30 Minutes to Go; brief conversations with Beaton & Sousanis

Kate Beaton's inscribed & illustrated title page for my copy of Step Aside, PopsAfter the panel, I had only 30 minutes before I had to leave. So, I dashed down stairs to the convention hall, where I hoped to meet up with Eisner nominee Nick Sousanis – who’d just arrived earlier that morning – and to say goodbye to the Fantagraphics gang.  Said my farewells to all but Eric (who was moderating a panel), texted back-and-forth with Nick, and decided, well, yes, I could buy just one more book. So, over at the Drawn & Quarterly I bought Kate Beaton’s latest, Step Aside, Pops, which she inscribed and decorated.

I also thanked her for The Princess and the Pony because it’s great to be able to give my princess-obsessed niece a book about a warrior princess. Kate recommended Cherie Priest’s I Am Princess X (2015) and Jeremy Whitley’s Princeless (2012-). I said “Emily’s 5. Would these…?” She said that they’d be for when she’s a bit older. Looking at them on-line, now, I see that I Am Princess X is a YA hybrid comics/text, and that Princeless is marketed to kids from ages nine to 12, which (I think) means that Princeless could be something she’s interested in sooner than that.

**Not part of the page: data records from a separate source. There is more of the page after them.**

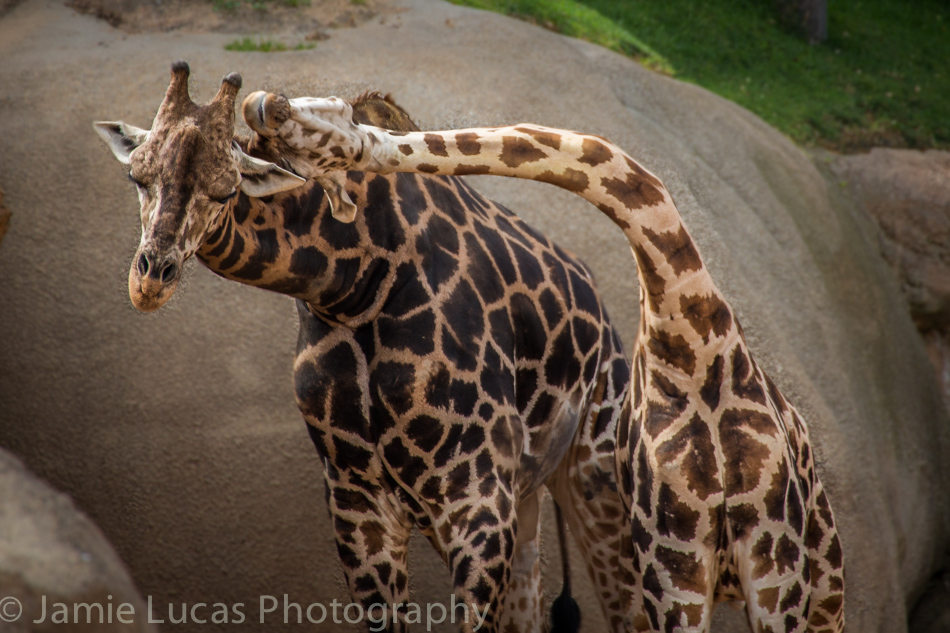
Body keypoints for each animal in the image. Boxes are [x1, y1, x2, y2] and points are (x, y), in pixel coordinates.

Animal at [94, 63, 633, 632]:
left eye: (224, 191)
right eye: (137, 178)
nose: (150, 281)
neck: (358, 286)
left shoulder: (475, 496)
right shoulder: (358, 500)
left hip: (596, 482)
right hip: (527, 503)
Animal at [241, 91, 846, 633]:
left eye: (331, 112)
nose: (260, 104)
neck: (694, 348)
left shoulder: (770, 552)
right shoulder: (675, 558)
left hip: (817, 575)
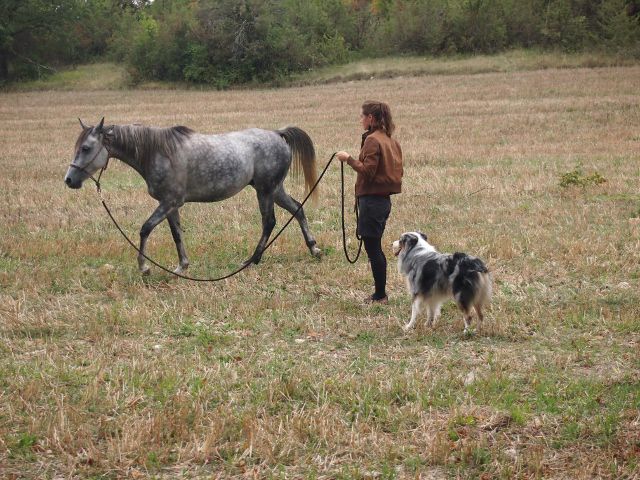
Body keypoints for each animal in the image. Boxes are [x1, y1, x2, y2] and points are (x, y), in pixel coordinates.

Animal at [64, 118, 322, 276]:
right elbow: (176, 234)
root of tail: (278, 134)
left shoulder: (169, 202)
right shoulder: (170, 206)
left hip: (265, 191)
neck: (158, 152)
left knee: (269, 222)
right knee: (298, 209)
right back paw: (314, 249)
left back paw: (252, 261)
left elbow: (145, 229)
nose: (69, 180)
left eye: (86, 148)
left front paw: (144, 267)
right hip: (275, 189)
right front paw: (182, 267)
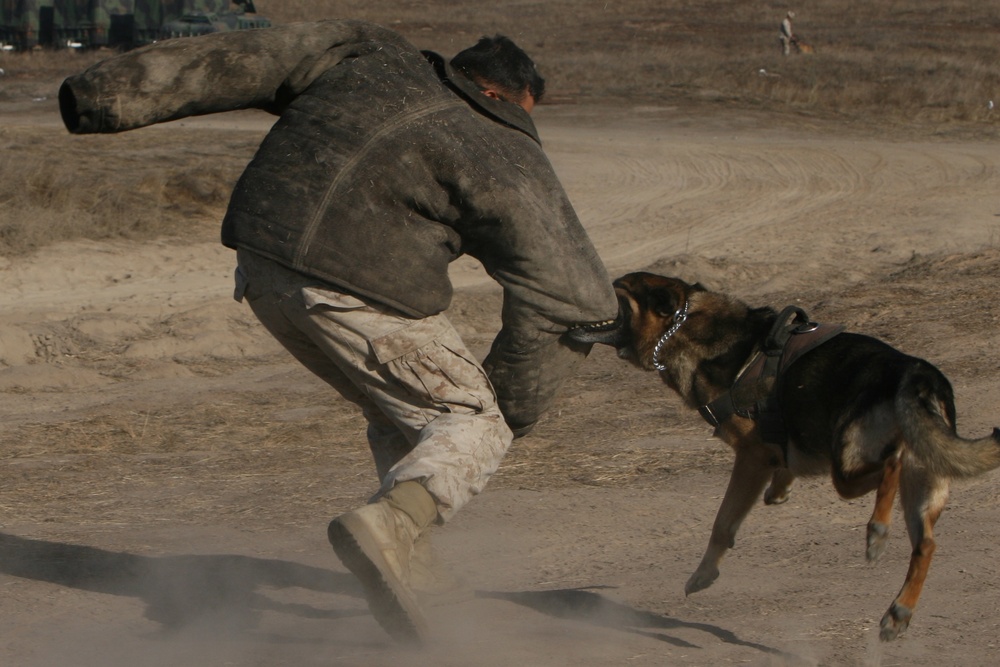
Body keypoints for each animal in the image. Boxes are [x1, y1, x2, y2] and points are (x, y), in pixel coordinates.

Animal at [572, 272, 1000, 640]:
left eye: (616, 287)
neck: (685, 326)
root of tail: (916, 374)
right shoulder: (773, 453)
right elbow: (781, 468)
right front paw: (780, 489)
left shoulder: (750, 457)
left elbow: (722, 523)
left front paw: (703, 574)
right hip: (922, 487)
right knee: (926, 546)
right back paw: (899, 612)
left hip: (848, 467)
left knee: (889, 467)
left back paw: (877, 532)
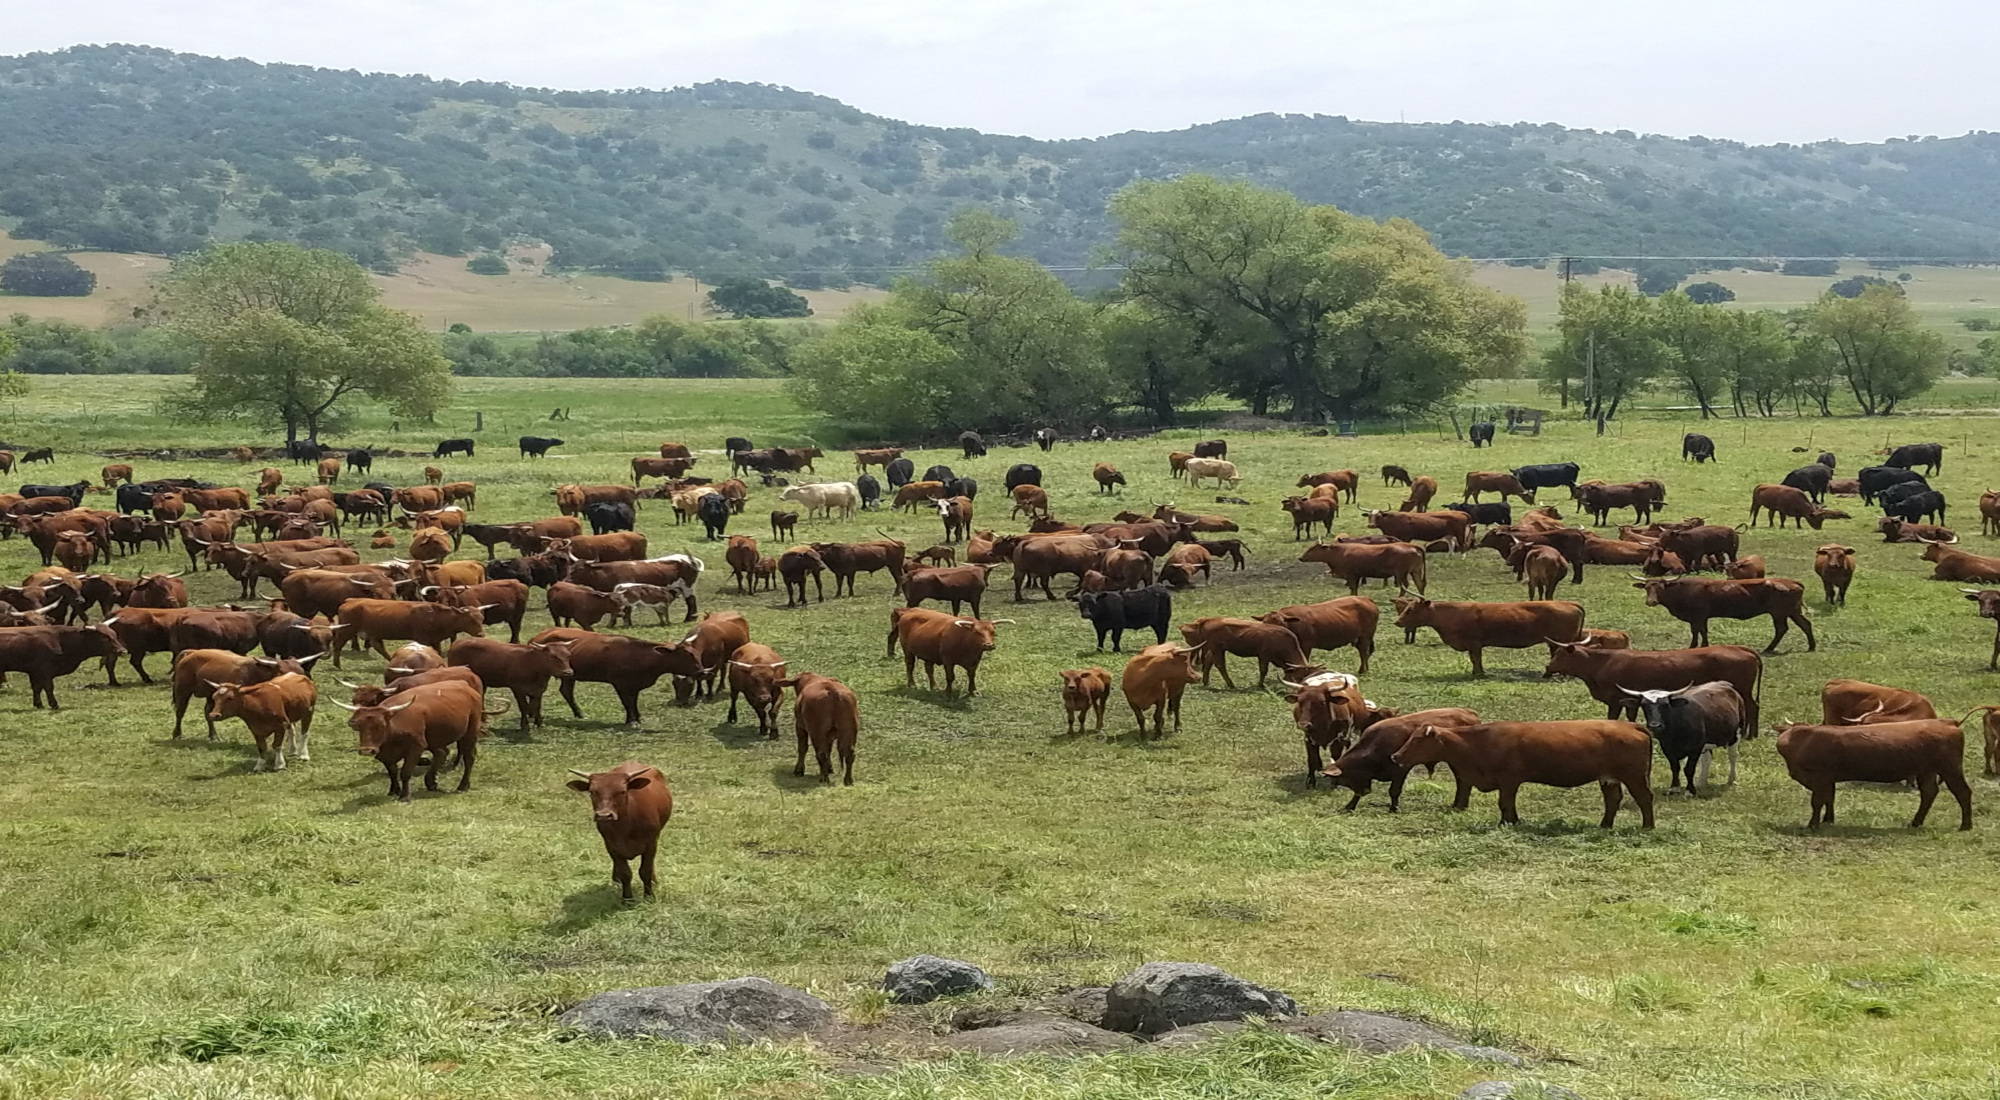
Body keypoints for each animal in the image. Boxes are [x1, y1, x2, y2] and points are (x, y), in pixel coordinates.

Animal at [568, 764, 676, 900]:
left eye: (622, 791)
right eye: (592, 792)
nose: (604, 815)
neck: (626, 828)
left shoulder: (651, 844)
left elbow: (645, 870)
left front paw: (649, 896)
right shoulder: (611, 846)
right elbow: (625, 873)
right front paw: (627, 898)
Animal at [1392, 720, 1656, 832]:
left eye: (1417, 739)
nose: (1396, 756)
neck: (1478, 742)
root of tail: (1630, 725)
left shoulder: (1508, 780)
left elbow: (1504, 803)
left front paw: (1505, 823)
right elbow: (1509, 804)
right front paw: (1514, 821)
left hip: (1634, 776)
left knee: (1644, 798)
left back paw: (1647, 826)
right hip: (1609, 778)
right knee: (1612, 800)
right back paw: (1604, 825)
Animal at [1776, 720, 1976, 832]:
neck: (1802, 741)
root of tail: (1948, 723)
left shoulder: (1820, 777)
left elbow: (1817, 801)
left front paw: (1813, 825)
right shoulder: (1828, 779)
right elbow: (1829, 798)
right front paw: (1828, 820)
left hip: (1950, 768)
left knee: (1962, 792)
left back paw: (1965, 825)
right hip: (1927, 771)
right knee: (1929, 793)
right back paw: (1915, 822)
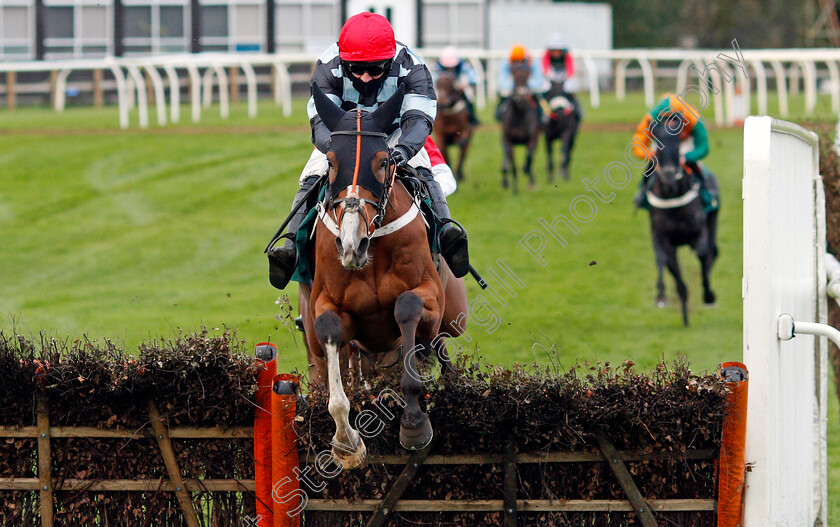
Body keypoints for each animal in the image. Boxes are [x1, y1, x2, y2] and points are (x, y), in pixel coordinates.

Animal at [296, 81, 470, 470]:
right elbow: (330, 336)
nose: (351, 243)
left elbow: (406, 306)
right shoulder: (326, 306)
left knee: (437, 348)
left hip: (452, 314)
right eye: (331, 162)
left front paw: (415, 425)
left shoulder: (429, 297)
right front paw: (346, 443)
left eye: (383, 161)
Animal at [502, 63, 540, 193]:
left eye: (527, 78)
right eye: (514, 79)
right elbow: (512, 165)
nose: (519, 98)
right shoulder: (509, 141)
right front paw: (515, 189)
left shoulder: (533, 138)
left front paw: (526, 170)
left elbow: (529, 157)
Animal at [644, 120, 716, 326]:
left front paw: (709, 296)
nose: (669, 180)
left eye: (677, 146)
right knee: (660, 261)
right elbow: (676, 276)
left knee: (711, 253)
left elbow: (703, 256)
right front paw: (683, 312)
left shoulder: (699, 234)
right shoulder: (666, 242)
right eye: (657, 148)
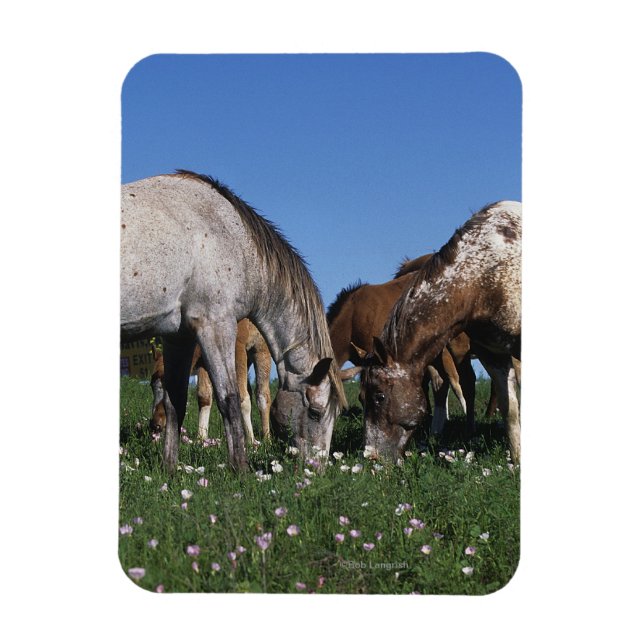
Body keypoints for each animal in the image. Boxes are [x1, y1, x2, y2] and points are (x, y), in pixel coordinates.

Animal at [121, 170, 346, 472]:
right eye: (314, 412)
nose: (316, 468)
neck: (229, 234)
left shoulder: (178, 337)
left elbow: (175, 400)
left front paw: (169, 469)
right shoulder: (216, 326)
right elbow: (229, 400)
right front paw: (241, 469)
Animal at [360, 201, 521, 464]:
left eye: (379, 396)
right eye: (361, 397)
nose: (371, 457)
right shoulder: (493, 354)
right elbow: (510, 411)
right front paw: (516, 462)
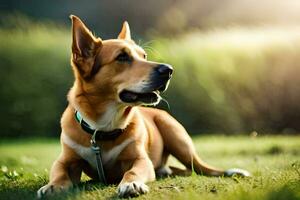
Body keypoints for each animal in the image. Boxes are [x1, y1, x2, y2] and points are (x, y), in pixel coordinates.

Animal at [36, 14, 250, 198]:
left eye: (144, 55)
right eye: (122, 57)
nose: (169, 70)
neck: (104, 127)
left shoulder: (140, 160)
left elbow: (132, 171)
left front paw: (131, 184)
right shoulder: (66, 160)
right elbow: (59, 171)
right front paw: (53, 186)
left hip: (178, 139)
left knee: (200, 168)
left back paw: (232, 171)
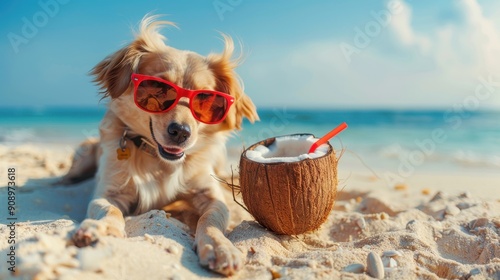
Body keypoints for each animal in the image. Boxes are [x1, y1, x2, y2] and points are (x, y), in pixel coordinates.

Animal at [62, 15, 258, 276]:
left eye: (205, 99)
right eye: (158, 89)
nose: (181, 132)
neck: (158, 160)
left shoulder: (211, 195)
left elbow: (212, 219)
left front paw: (220, 246)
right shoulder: (109, 193)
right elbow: (110, 210)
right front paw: (100, 228)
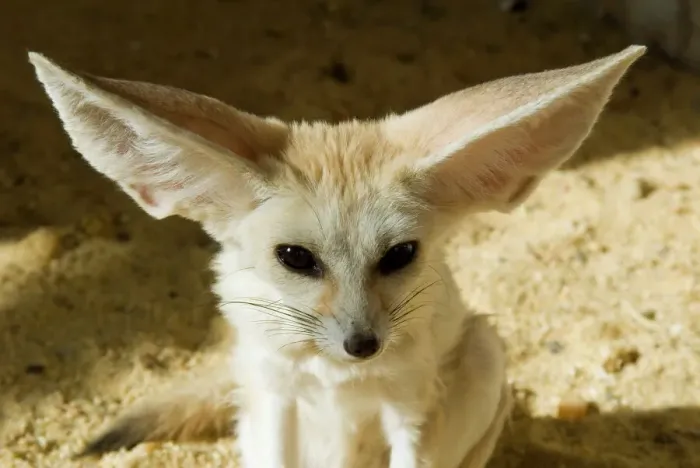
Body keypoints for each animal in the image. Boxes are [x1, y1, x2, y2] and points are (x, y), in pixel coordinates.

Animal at [29, 45, 645, 468]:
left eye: (400, 255)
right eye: (295, 258)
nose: (362, 345)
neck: (335, 375)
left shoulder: (411, 410)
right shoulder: (276, 397)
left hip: (486, 351)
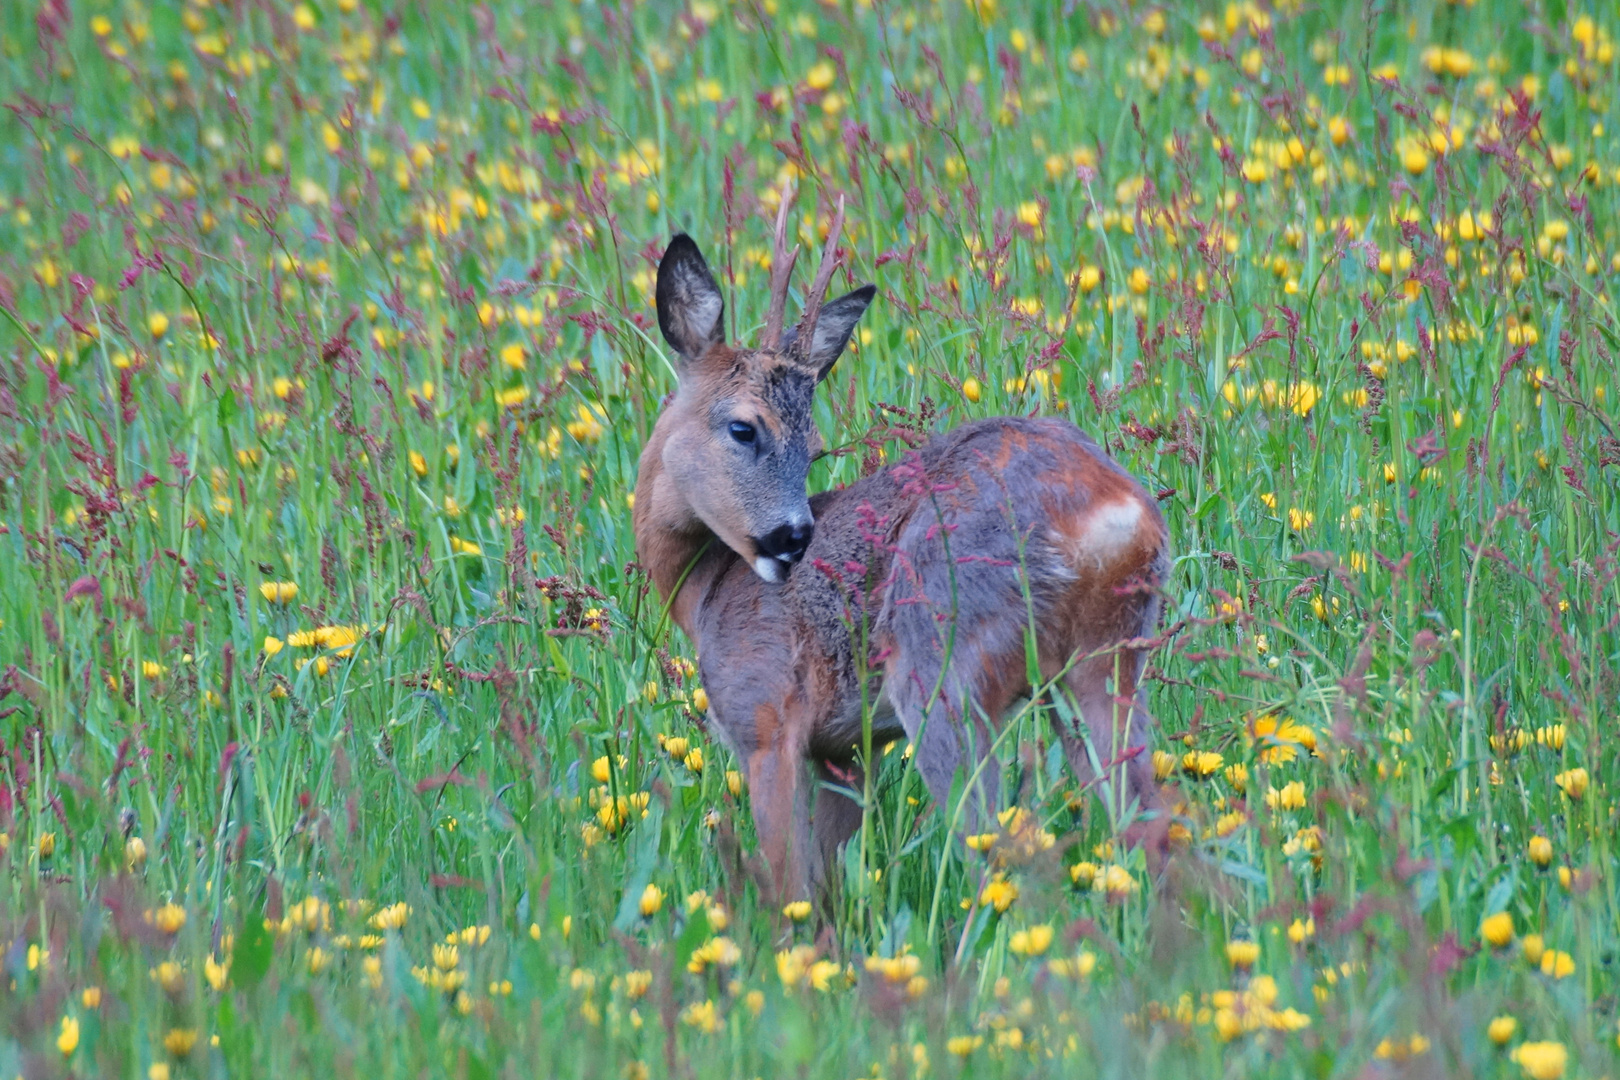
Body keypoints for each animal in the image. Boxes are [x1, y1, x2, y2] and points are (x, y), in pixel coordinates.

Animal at [628, 191, 1166, 906]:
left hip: (943, 664)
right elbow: (830, 888)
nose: (794, 538)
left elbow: (791, 891)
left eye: (812, 446)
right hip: (1104, 661)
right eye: (745, 429)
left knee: (1006, 853)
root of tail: (1114, 514)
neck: (705, 591)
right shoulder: (845, 747)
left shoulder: (763, 717)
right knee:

Nick arrived when only had about 5 minutes left. I stayed for 10, we chatted, parted, and – along the way back – I realized that, yeah, I really did need the full half hour to walk back to my hotel. Jogging a bit of the way, I narrowly made noon check-out and the shuttle to the airport.  (I had to leave because I’m scheduled to give a keynote at a picture books conference at Kent State on Monday. I’m leaving for that first thing tomorrow morning. Update: American Airlines cancelled my flight. So, I’m now scheduled to leave first thing tomorrow afternoon. Fingers crossed!)

The End?

So, I still worry that America is slouching towards fascism, that state-sanctioned murder threatens people of color every day, that extremism festers and erupts here (Make America White Again!) and abroad (most recently: Nice, Turkey, Munich, Kabul).  But, for a few days in San Diego, glimpses of a different possible future emerged – a future where people do not fear each other, but care for each other. A future where our interests bring us together. Yes, despair lingered at the edges of the Comic-Con experience, as it always does. However, the con was mostly a respite from the violence and hopelessness that afflicts us. And I’m grateful for that.